Here, we only provide demo visualization based on offline processed detected poses of specific datasets(e.g. AIST++, Human3.6M, and 3DPW). To visualize on arbitrary given video, please refer to the [inference/demo](https://github.com/open-mmlab/mmhuman3d/blob/main/docs/getting_started.md) of [MMHuman3D](https://github.com/open-mmlab/mmhuman3d).

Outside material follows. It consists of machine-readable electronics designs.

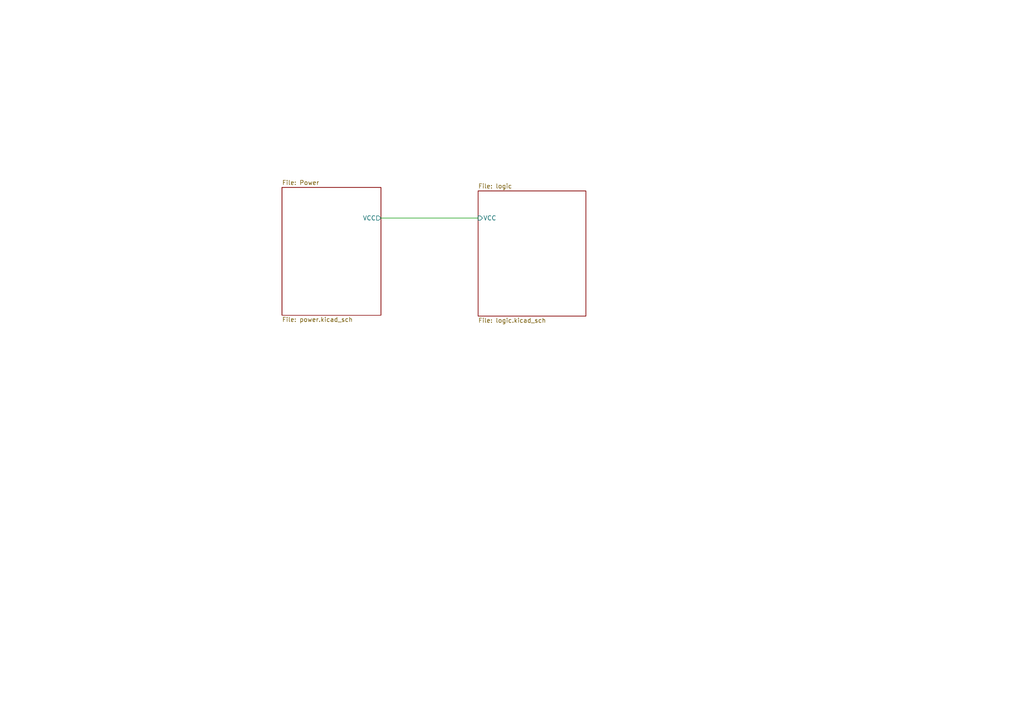
<source format=kicad_sch>
(kicad_sch (version 20200828) (generator eeschema)

  (page 1 3)

  (paper "A4")

  


  (wire (pts (xy 110.49 63.246) (xy 138.684 63.246))
    (stroke (width 0) (type solid) (color 0 0 0 0))
  )

  (sheet (at 81.788 54.356) (size 28.702 37.084)
    (stroke (width 0) (type solid) (color 0 0 0 0))
    (fill (color 0 0 0 0.0000))
    (uuid 00000000-0000-0000-0000-00005ca71704)
    (property "Nombre de hoja" "Power" (id 0) (at 81.788 53.7205 0)
      (effects (font (size 1.27 1.27)) (justify left bottom))
    )
    (property "Sheet file" "power.kicad_sch" (id 1) (at 81.788 91.9485 0)
      (effects (font (size 1.27 1.27)) (justify left top))
    )
    (pin "VCC" output (at 110.49 63.246 0)
      (effects (font (size 1.27 1.27)) (justify right))
    )
  )

  (sheet (at 138.684 55.372) (size 31.242 36.322)
    (stroke (width 0) (type solid) (color 0 0 0 0))
    (fill (color 0 0 0 0.0000))
    (uuid 00000000-0000-0000-0000-00005ca75bc1)
    (property "Nombre de hoja" "logic" (id 0) (at 138.684 54.7365 0)
      (effects (font (size 1.27 1.27)) (justify left bottom))
    )
    (property "Sheet file" "logic.kicad_sch" (id 1) (at 138.684 92.2025 0)
      (effects (font (size 1.27 1.27)) (justify left top))
    )
    (pin "VCC" input (at 138.684 63.246 180)
      (effects (font (size 1.27 1.27)) (justify left))
    )
  )

  (symbol_instances
    (path "/00000000-0000-0000-0000-00005ca71704/00000000-0000-0000-0000-00005ca72902"
      (reference "#FLG02") (unit 1) (value "PWR_FLAG") (footprint "")
    )
    (path "/00000000-0000-0000-0000-00005ca71704/00000000-0000-0000-0000-00005ca73f58"
      (reference "#PWR01") (unit 1) (value "GND") (footprint "")
    )
    (path "/00000000-0000-0000-0000-00005ca71704/00000000-0000-0000-0000-00005ca755f5"
      (reference "#PWR02") (unit 1) (value "GND") (footprint "")
    )
    (path "/00000000-0000-0000-0000-00005ca71704/00000000-0000-0000-0000-00005ca71fa4"
      (reference "#PWR0101") (unit 1) (value "VCC") (footprint "")
    )
    (path "/00000000-0000-0000-0000-00005ca71704/00000000-0000-0000-0000-00005ca745a6"
      (reference "C1") (unit 1) (value "C") (footprint "Capacitor_SMD:C_0402_1005Metric")
    )
    (path "/00000000-0000-0000-0000-00005ca71704/00000000-0000-0000-0000-00005ca714f2"
      (reference "P1") (unit 1) (value "CONN_01X02") (footprint "Connector_JST:JST_JWPF_B02B-JWPF-SK-R_1x02_P2.00mm_Vertical")
    )
    (path "/00000000-0000-0000-0000-00005ca75bc1/00000000-0000-0000-0000-00005ca77789"
      (reference "#PWR03") (unit 1) (value "GND") (footprint "")
    )
    (path "/00000000-0000-0000-0000-00005ca75bc1/00000000-0000-0000-0000-00005ca76352"
      (reference "C2") (unit 1) (value "C") (footprint "Capacitor_SMD:C_0402_1005Metric")
    )
    (path "/00000000-0000-0000-0000-00005ca75bc1/00000000-0000-0000-0000-00005ca75c86"
      (reference "R1") (unit 1) (value "R") (footprint "Resistor_SMD:R_0402_1005Metric")
    )
  )
)

</source>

un the commands below to start evaluation:

```shell script
python visualize_smoothnet.py --cfg [config file] --checkpoint [pretrained checkpoint] --dataset_name [dataset name] --estimator [backbone estimator you use] --body_representation [smpl/3D/2D] --slide_window_size [slide window size] --visualize_video_id [visualize sequence id] --output_video_path [visualization output video path]
```

For example, you can visualize the `second` sequence of `3DPW` - `SPIN` - `3D` using SmoothNet trained on `3DPW` - `SPIN` - `3D` with silde window size 32, and output the video to `./visualize` by:

```shell script
python visualize_smoothnet.py --cfg configs/pw3d_spin_3D.yaml --checkpoint data/checkpoints/pw3d_spin_3D/checkpoint_8.pth.tar --dataset_name pw3d --estimator spin --body_representation 3D --slide_window_size 32 --visualize_video_id 2 --output_video_path ./visualize
```

## Citing SmoothNet

If you find this repository useful for your work, please consider citing it as follows:

```bibtex
@inproceedings{zeng2022smoothnet,
title={SmoothNet: A Plug-and-Play Network for Refining Human Poses in Videos},
author={Zeng, Ailing and Yang, Lei and Ju, Xuan and Li, Jiefeng and Wang, Jianyi and Xu, Qiang},
booktitle={European Conference on Computer Vision},
year={2022},
organization={Springer}
}
```

Please remember to cite all the datasets and backbone estimators if you use them in your experiments.

## License
This code is available for **non-commercial scientific research purposes** as defined in the [LICENSE file](./LICENSE). By downloading and using this code you agree to the terms in the [LICENSE](./LICENSE). Third-party datasets and software are subject to their respective licenses.